Вы можете, конечно, смеяться и утверждать, что я слеп (это неправда! я дальнозорок, но вижу отлично), что слепы все мои знакомые, слепа прислуга, ежедневно подметавшая каждый вершок пола, что это просто курьезный случай и прочее. Реалистически мыслящий человек имеет на все готовый ответ. Но нужно было видеть физиономию моего пенсне, вернувшегося из дальней прогулки, чтобы понять, что это — не случай и не недоглядка.
Еще поблескивая мутными, запыленными стеклами, жалкое, виноватое, словно вдавленное в стенку, оно являло картину такого рабского смирения, такой трусости, точно не оно — наездник моего носа, точно не я без него, а оно без меня не может существовать.
Где оно шлялось? Что оно перевидало (конечно, в преувеличенном виде!)? И чем объяснить такую странную привязанность вещей к человеку, заставляющую их возвращаться, хотя бы им удалось так ловко обмануть его бдительность?

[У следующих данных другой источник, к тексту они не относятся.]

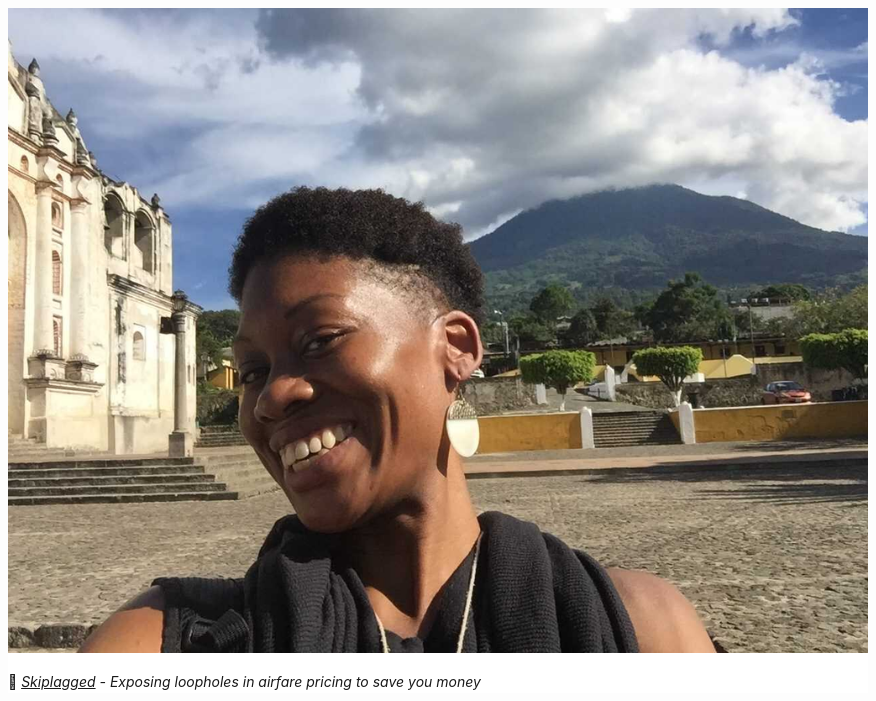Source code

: <img src="/img/guatemala museums (62).jpg">
</picture>
<br>

🎠 <i><a href="https://skiplagged.com/r/elyser" target="_blank">Skiplagged</a> - Exposing loopholes in airfare pricing to save you money</i><br>

<picture>
  <source srcset="/img/guatemala museums (63).webp" type="image/webp">
  <source srcset="/img/guatemala museums (63).jpg" type="image/jpeg">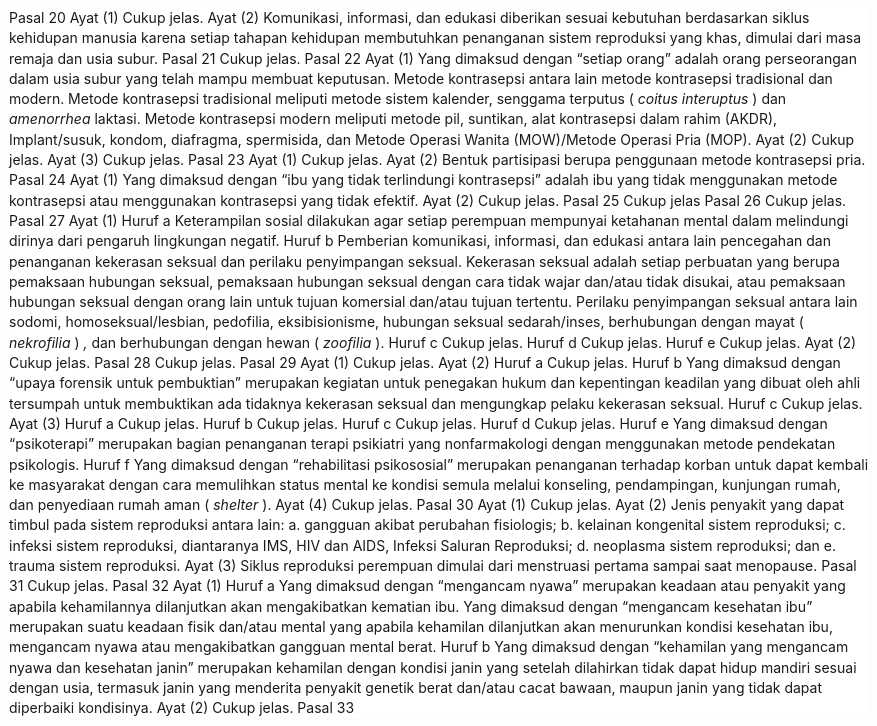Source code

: Pasal 20
Ayat (1) Cukup jelas. Ayat (2) Komunikasi, informasi, dan edukasi diberikan sesuai kebutuhan berdasarkan siklus kehidupan manusia karena setiap tahapan kehidupan membutuhkan penanganan sistem reproduksi yang khas, dimulai dari masa remaja dan usia subur.
Pasal 21
Cukup jelas.
Pasal 22
Ayat (1) Yang dimaksud dengan “setiap orang” adalah orang perseorangan dalam usia subur yang telah mampu membuat keputusan. Metode kontrasepsi antara lain metode kontrasepsi tradisional dan modern. Metode kontrasepsi tradisional meliputi metode sistem kalender, senggama terputus ( _coitus interuptus_ ) dan _amenorrhea_ laktasi. Metode kontrasepsi modern meliputi metode pil, suntikan, alat kontrasepsi dalam rahim (AKDR), Implant/susuk, kondom, diafragma, spermisida, dan Metode Operasi Wanita (MOW)/Metode Operasi Pria (MOP). Ayat (2) Cukup jelas. Ayat (3) Cukup jelas.
Pasal 23
Ayat (1) Cukup jelas. Ayat (2) Bentuk partisipasi berupa penggunaan metode kontrasepsi pria.
Pasal 24
Ayat (1) Yang dimaksud dengan “ibu yang tidak terlindungi kontrasepsi” adalah ibu yang tidak menggunakan metode kontrasepsi atau menggunakan kontrasepsi yang tidak efektif. Ayat (2) Cukup jelas.
Pasal 25
Cukup jelas
Pasal 26
Cukup jelas.
Pasal 27
Ayat (1) Huruf a Keterampilan sosial dilakukan agar setiap perempuan mempunyai ketahanan mental dalam melindungi dirinya dari pengaruh lingkungan negatif. Huruf b Pemberian komunikasi, informasi, dan edukasi antara lain pencegahan dan penanganan kekerasan seksual dan perilaku penyimpangan seksual. Kekerasan seksual adalah setiap perbuatan yang berupa pemaksaan hubungan seksual, pemaksaan hubungan seksual dengan cara tidak wajar dan/atau tidak disukai, atau pemaksaan hubungan seksual dengan orang lain untuk tujuan komersial dan/atau tujuan tertentu. Perilaku penyimpangan seksual antara lain sodomi, homoseksual/lesbian, pedofilia, eksibisionisme, hubungan seksual sedarah/inses, berhubungan dengan mayat ( _nekrofilia_ ) _,_ dan berhubungan dengan hewan ( _zoofilia_ ). Huruf c Cukup jelas. Huruf d Cukup jelas. Huruf e Cukup jelas. Ayat (2) Cukup jelas.
Pasal 28
Cukup jelas.
Pasal 29
Ayat (1) Cukup jelas. Ayat (2) Huruf a Cukup jelas. Huruf b Yang dimaksud dengan “upaya forensik untuk pembuktian” merupakan kegiatan untuk penegakan hukum dan kepentingan keadilan yang dibuat oleh ahli tersumpah untuk membuktikan ada tidaknya kekerasan seksual dan mengungkap pelaku kekerasan seksual. Huruf c Cukup jelas. Ayat (3) Huruf a Cukup jelas. Huruf b Cukup jelas. Huruf c Cukup jelas. Huruf d Cukup jelas. Huruf e Yang dimaksud dengan “psikoterapi” merupakan bagian penanganan terapi psikiatri yang nonfarmakologi dengan menggunakan metode pendekatan psikologis. Huruf f Yang dimaksud dengan “rehabilitasi psikososial” merupakan penanganan terhadap korban untuk dapat kembali ke masyarakat dengan cara memulihkan status mental ke kondisi semula melalui konseling, pendampingan, kunjungan rumah, dan penyediaan rumah aman ( _shelter_ ). Ayat (4) Cukup jelas.
Pasal 30
Ayat (1) Cukup jelas. Ayat (2) Jenis penyakit yang dapat timbul pada sistem reproduksi antara lain:
a. gangguan akibat perubahan fisiologis;
b. kelainan kongenital sistem reproduksi;
c. infeksi sistem reproduksi, diantaranya IMS, HIV dan AIDS, Infeksi Saluran Reproduksi;
d. neoplasma sistem reproduksi; dan
e. trauma sistem reproduksi. Ayat (3) Siklus reproduksi perempuan dimulai dari menstruasi pertama sampai saat menopause.
Pasal 31
Cukup jelas.
Pasal 32
Ayat (1) Huruf a Yang dimaksud dengan “mengancam nyawa” merupakan keadaan atau penyakit yang apabila kehamilannya dilanjutkan akan mengakibatkan kematian ibu. Yang dimaksud dengan “mengancam kesehatan ibu” merupakan suatu keadaan fisik dan/atau mental yang apabila kehamilan dilanjutkan akan menurunkan kondisi kesehatan ibu, mengancam nyawa atau mengakibatkan gangguan mental berat. Huruf b Yang dimaksud dengan “kehamilan yang mengancam nyawa dan kesehatan janin” merupakan kehamilan dengan kondisi janin yang setelah dilahirkan tidak dapat hidup mandiri sesuai dengan usia, termasuk janin yang menderita penyakit genetik berat dan/atau cacat bawaan, maupun janin yang tidak dapat diperbaiki kondisinya. Ayat (2) Cukup jelas.
Pasal 33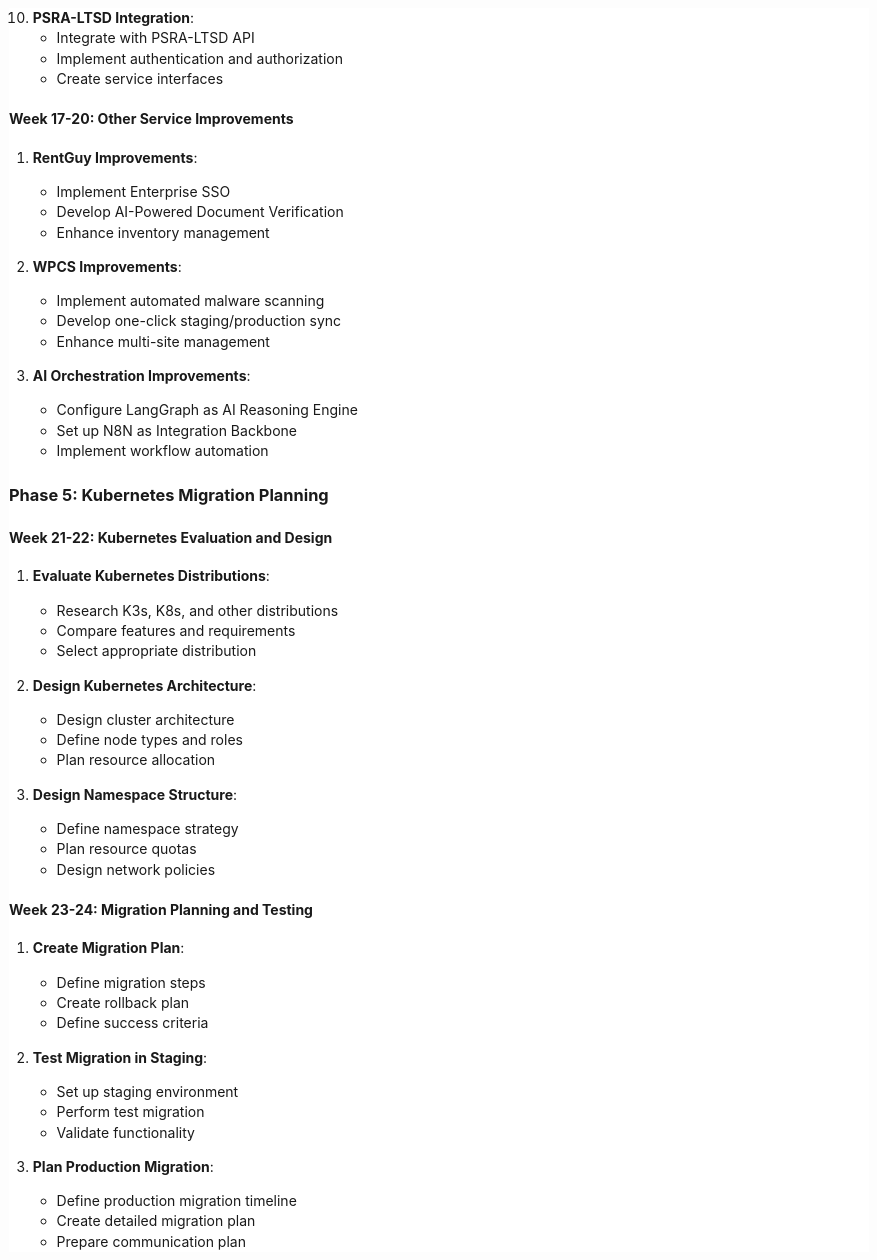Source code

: 10. **PSRA-LTSD Integration**:
    - Integrate with PSRA-LTSD API
    - Implement authentication and authorization
    - Create service interfaces

#### Week 17-20: Other Service Improvements

1. **RentGuy Improvements**:
   - Implement Enterprise SSO
   - Develop AI-Powered Document Verification
   - Enhance inventory management

2. **WPCS Improvements**:
   - Implement automated malware scanning
   - Develop one-click staging/production sync
   - Enhance multi-site management

3. **AI Orchestration Improvements**:
   - Configure LangGraph as AI Reasoning Engine
   - Set up N8N as Integration Backbone
   - Implement workflow automation

### Phase 5: Kubernetes Migration Planning

#### Week 21-22: Kubernetes Evaluation and Design

1. **Evaluate Kubernetes Distributions**:
   - Research K3s, K8s, and other distributions
   - Compare features and requirements
   - Select appropriate distribution

2. **Design Kubernetes Architecture**:
   - Design cluster architecture
   - Define node types and roles
   - Plan resource allocation

3. **Design Namespace Structure**:
   - Define namespace strategy
   - Plan resource quotas
   - Design network policies

#### Week 23-24: Migration Planning and Testing

1. **Create Migration Plan**:
   - Define migration steps
   - Create rollback plan
   - Define success criteria

2. **Test Migration in Staging**:
   - Set up staging environment
   - Perform test migration
   - Validate functionality

3. **Plan Production Migration**:
   - Define production migration timeline
   - Create detailed migration plan
   - Prepare communication plan
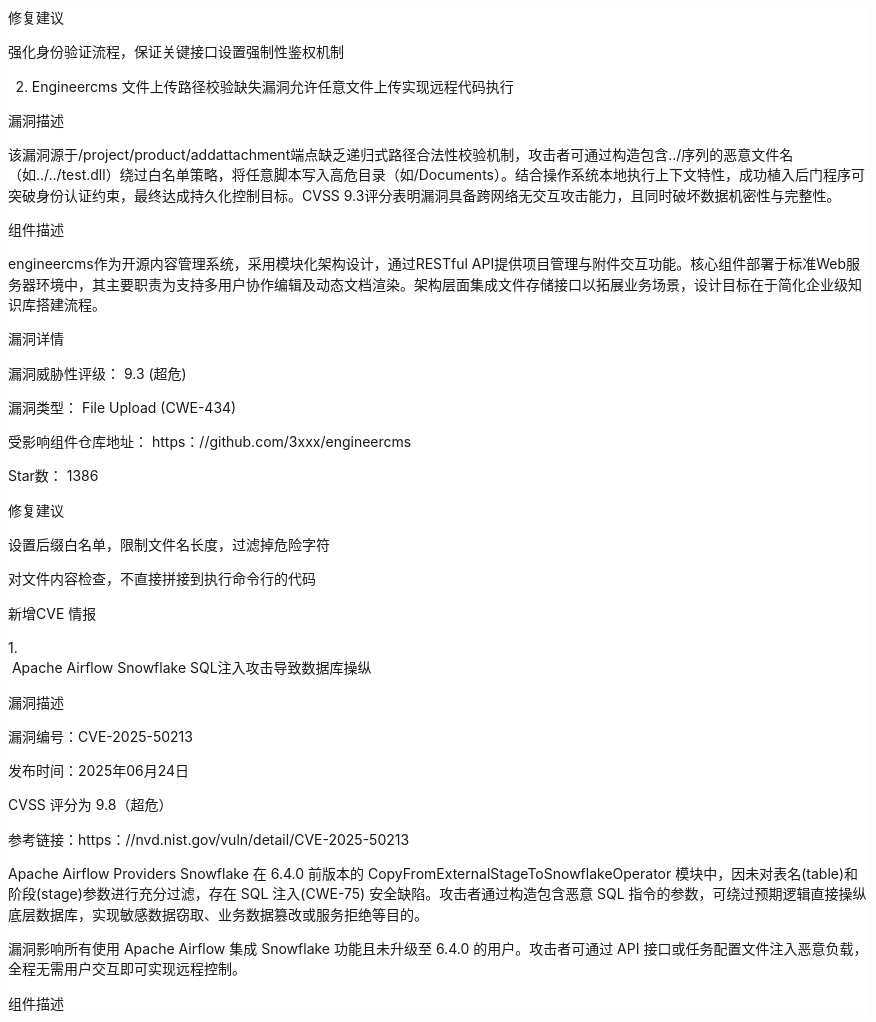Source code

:   
修复建议  
  
强化身份验证流程，保证关键接口设置强制性鉴权机制  
  
  
2. Engineercms 文件上传路径校验缺失漏洞允许任意文件上传实现远程代码执行  
  
  
漏洞描述  
  
该漏洞源于/project/product/addattachment端点缺乏递归式路径合法性校验机制，攻击者可通过构造包含../序列的恶意文件名（如../../test.dll）绕过白名单策略，将任意脚本写入高危目录（如/Documents）。结合操作系统本地执行上下文特性，成功植入后门程序可突破身份认证约束，最终达成持久化控制目标。CVSS 9.3评分表明漏洞具备跨网络无交互攻击能力，且同时破坏数据机密性与完整性。  
  
  
组件描述  
  
engineercms作为开源内容管理系统，采用模块化架构设计，通过RESTful API提供项目管理与附件交互功能。核心组件部署于标准Web服务器环境中，其主要职责为支持多用户协作编辑及动态文档渲染。架构层面集成文件存储接口以拓展业务场景，设计目标在于简化企业级知识库搭建流程。  
  
  
漏洞详情  
  
漏洞威胁性评级： 9.3 (超危)  
  
漏洞类型： File Upload (CWE-434)  
  
受影响组件仓库地址： https：//github.com/3xxx/engineercms  
  
Star数： 1386  
  
  
修复建议  
  
设置后缀白名单，限制文件名长度，过滤掉危险字符  
  
对文件内容检查，不直接拼接到执行命令行的代码  
  
  
  
  
新增CVE 情报  
  
  
  
1.   
 Apache Airflow Snowflake SQL注入攻击导致数据库操纵  
  
  
漏洞描述  
  
漏洞编号：CVE-2025-50213  
  
发布时间：2025年06月24日  
  
CVSS 评分为 9.8（超危）  
  
参考链接：https：//nvd.nist.gov/vuln/detail/CVE-2025-50213  
  
Apache Airflow Providers Snowflake 在 6.4.0 前版本的 CopyFromExternalStageToSnowflakeOperator 模块中，因未对表名(table)和阶段(stage)参数进行充分过滤，存在 SQL 注入(CWE-75) 安全缺陷。攻击者通过构造包含恶意 SQL 指令的参数，可绕过预期逻辑直接操纵底层数据库，实现敏感数据窃取、业务数据篡改或服务拒绝等目的。  
  
漏洞影响所有使用 Apache Airflow 集成 Snowflake 功能且未升级至 6.4.0 的用户。攻击者可通过 API 接口或任务配置文件注入恶意负载，全程无需用户交互即可实现远程控制。  
  
  
组件描述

На все эти вопросы ответить трудно. Но что пенсне мое гуляло, и гуляло долго, до изнеможения, до пресыщения и страшной душевной усталости,— в этом я, свидетель его возвращения, сомневаться не могу.
Я сильно наказал гуляку. Я заставил его простоять у стены еще несколько часов, показал его прислуге, знакомым, от которых, впрочем, не услыхал ничего, кроме плоских рационалистических рассуждений о том, как оно «странно упало». Действительно, странно! Почему-то с людьми этого никогда не случается!
Мой знакомый, знаток испанской литературы, несколько позже довел до моего сведения, что в цепи его логических рассуждений была допущена ошибка: он искал пенсне, как предмет плоский (?!), лишь в двух измерениях, между тем как оказалось оно именно в третьем. По-моему, это — чепуха.
Между прочим, кончило это пенсне трагически. В тот же вечер, сняв с верхней полки пыльную папку рукописей, я чихнул; пенсне упало плашмя на пол и разбилось в мельчайшие осколки.
Пусть это будет случайностью — мне так легче думать. Я был глубоко огорчен, если бы были объективные данные считать этот «случай» самоубийством. И что могло побудить эту в сущности своей кристальную душу на роковой шаг? Прогулка по свету? Преувеличенный на одну диоптрию взгляд на мир? Или тот публичный позор, которым я обставил возвращение моих загулявших стеклышек?
Мне жаль бедняжку! Мы долго жили дружно и вместе прочли много добрых и глупых книг, в которых людям приписываются и страсти, и разум, и сознательность поступков, а вещам отказывается в праве на малейшее волеизъявление, на мельчайшее проявление индивидуальности.